__ABOUT THIS EXERCISE__. Please copy the material below word for word, beginning at the line that contains "### 📱 전체 화면 및 메뉴 구조" and stopping after the line that contains "#### 2. 대시보드 및 공통 화면".

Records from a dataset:

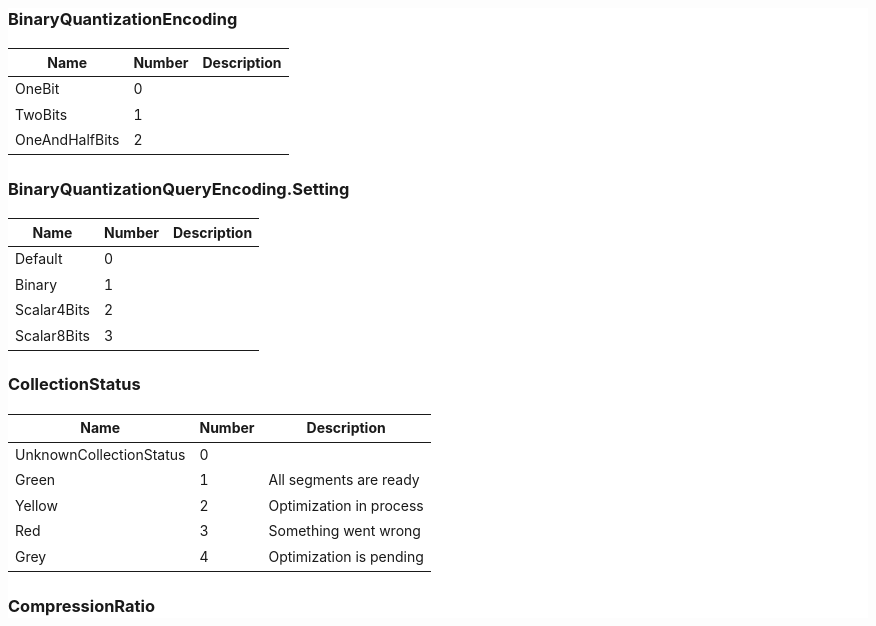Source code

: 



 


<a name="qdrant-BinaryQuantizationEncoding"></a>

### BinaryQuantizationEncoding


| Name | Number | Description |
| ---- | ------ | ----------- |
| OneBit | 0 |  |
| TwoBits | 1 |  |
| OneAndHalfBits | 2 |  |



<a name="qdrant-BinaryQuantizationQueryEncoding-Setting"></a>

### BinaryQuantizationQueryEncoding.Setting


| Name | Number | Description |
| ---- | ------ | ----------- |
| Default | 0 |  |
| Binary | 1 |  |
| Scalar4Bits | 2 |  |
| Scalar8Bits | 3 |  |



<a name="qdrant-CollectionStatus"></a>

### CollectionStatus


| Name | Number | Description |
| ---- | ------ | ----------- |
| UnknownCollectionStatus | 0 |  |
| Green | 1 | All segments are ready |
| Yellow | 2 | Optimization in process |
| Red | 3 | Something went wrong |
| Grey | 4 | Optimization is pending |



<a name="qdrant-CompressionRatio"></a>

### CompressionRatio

--

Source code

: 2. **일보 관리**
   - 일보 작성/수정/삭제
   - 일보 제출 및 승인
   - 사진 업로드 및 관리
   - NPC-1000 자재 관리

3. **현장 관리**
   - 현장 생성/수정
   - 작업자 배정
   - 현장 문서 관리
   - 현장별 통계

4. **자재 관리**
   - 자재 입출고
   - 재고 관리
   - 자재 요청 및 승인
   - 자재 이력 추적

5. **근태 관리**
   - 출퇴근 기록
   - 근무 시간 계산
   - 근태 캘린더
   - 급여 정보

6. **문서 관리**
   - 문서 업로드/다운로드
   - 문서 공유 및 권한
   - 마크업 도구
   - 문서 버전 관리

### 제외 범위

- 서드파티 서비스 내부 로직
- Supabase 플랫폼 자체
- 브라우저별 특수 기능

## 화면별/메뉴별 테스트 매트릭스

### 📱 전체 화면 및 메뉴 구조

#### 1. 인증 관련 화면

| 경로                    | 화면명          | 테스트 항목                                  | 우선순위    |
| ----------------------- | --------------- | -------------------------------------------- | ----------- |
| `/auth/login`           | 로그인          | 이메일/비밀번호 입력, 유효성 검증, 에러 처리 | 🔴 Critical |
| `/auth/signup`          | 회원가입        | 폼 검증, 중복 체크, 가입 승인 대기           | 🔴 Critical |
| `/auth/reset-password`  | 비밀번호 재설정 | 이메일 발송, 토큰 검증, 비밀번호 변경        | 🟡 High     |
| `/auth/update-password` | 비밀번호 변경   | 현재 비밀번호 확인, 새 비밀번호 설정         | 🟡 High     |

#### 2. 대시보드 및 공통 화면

__FINAL ANSWER__.
### 📱 전체 화면 및 메뉴 구조

#### 1. 인증 관련 화면

| 경로                    | 화면명          | 테스트 항목                                  | 우선순위    |
| ----------------------- | --------------- | -------------------------------------------- | ----------- |
| `/auth/login`           | 로그인          | 이메일/비밀번호 입력, 유효성 검증, 에러 처리 | 🔴 Critical |
| `/auth/signup`          | 회원가입        | 폼 검증, 중복 체크, 가입 승인 대기           | 🔴 Critical |
| `/auth/reset-password`  | 비밀번호 재설정 | 이메일 발송, 토큰 검증, 비밀번호 변경        | 🟡 High     |
| `/auth/update-password` | 비밀번호 변경   | 현재 비밀번호 확인, 새 비밀번호 설정         | 🟡 High     |

#### 2. 대시보드 및 공통 화면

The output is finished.